> _Written instruction_
Quote verbatim the lines beginning with the one that contains "order: Coleoptera" and continuing through the final line of the records, both included.

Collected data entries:
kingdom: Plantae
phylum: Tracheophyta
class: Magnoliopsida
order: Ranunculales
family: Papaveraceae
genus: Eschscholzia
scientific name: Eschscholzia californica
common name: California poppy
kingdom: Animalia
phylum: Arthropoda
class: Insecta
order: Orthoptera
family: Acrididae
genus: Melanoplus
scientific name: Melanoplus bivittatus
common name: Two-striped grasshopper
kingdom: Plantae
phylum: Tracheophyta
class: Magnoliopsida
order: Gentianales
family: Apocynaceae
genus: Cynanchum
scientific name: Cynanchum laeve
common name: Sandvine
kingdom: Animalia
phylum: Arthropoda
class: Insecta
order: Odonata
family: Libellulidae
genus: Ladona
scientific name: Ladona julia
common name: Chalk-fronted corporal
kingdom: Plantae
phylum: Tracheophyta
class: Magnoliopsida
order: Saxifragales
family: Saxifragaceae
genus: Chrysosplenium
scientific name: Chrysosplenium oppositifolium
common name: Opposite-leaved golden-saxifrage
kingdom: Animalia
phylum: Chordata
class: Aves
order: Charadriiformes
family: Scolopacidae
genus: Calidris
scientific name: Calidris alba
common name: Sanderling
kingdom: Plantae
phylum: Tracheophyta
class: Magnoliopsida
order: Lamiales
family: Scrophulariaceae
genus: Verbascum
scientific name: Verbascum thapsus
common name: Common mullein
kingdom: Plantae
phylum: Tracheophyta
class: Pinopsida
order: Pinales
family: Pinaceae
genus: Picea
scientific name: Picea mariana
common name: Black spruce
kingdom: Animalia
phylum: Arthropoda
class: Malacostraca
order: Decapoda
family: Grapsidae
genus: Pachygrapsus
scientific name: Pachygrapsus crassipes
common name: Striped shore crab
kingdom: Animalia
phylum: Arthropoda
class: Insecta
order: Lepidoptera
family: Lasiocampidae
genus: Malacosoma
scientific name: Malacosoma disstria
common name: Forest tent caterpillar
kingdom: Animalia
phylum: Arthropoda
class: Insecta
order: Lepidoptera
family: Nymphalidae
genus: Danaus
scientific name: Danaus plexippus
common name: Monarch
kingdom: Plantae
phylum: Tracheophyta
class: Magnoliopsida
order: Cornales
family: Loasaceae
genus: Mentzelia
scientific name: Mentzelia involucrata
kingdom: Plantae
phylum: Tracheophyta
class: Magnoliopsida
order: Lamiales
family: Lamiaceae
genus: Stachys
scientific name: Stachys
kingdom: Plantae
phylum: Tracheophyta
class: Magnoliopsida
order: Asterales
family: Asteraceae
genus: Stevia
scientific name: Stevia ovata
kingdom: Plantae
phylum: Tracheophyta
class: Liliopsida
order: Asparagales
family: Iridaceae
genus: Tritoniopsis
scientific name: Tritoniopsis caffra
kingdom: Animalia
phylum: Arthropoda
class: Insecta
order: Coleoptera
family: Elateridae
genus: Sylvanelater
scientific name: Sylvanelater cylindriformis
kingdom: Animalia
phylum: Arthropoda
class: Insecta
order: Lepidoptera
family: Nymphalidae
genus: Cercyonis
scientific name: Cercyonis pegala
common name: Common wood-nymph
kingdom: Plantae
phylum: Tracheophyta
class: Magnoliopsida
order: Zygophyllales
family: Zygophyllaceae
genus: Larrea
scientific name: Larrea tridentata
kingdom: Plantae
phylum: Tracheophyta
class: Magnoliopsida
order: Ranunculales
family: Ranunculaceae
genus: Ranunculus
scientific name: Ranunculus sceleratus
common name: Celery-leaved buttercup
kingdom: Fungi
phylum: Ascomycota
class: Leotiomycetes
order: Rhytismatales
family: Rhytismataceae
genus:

> _Written solution_
order: Coleoptera
family: Elateridae
genus: Sylvanelater
scientific name: Sylvanelater cylindriformis
kingdom: Animalia
phylum: Arthropoda
class: Insecta
order: Lepidoptera
family: Nymphalidae
genus: Cercyonis
scientific name: Cercyonis pegala
common name: Common wood-nymph
kingdom: Plantae
phylum: Tracheophyta
class: Magnoliopsida
order: Zygophyllales
family: Zygophyllaceae
genus: Larrea
scientific name: Larrea tridentata
kingdom: Plantae
phylum: Tracheophyta
class: Magnoliopsida
order: Ranunculales
family: Ranunculaceae
genus: Ranunculus
scientific name: Ranunculus sceleratus
common name: Celery-leaved buttercup
kingdom: Fungi
phylum: Ascomycota
class: Leotiomycetes
order: Rhytismatales
family: Rhytismataceae
genus:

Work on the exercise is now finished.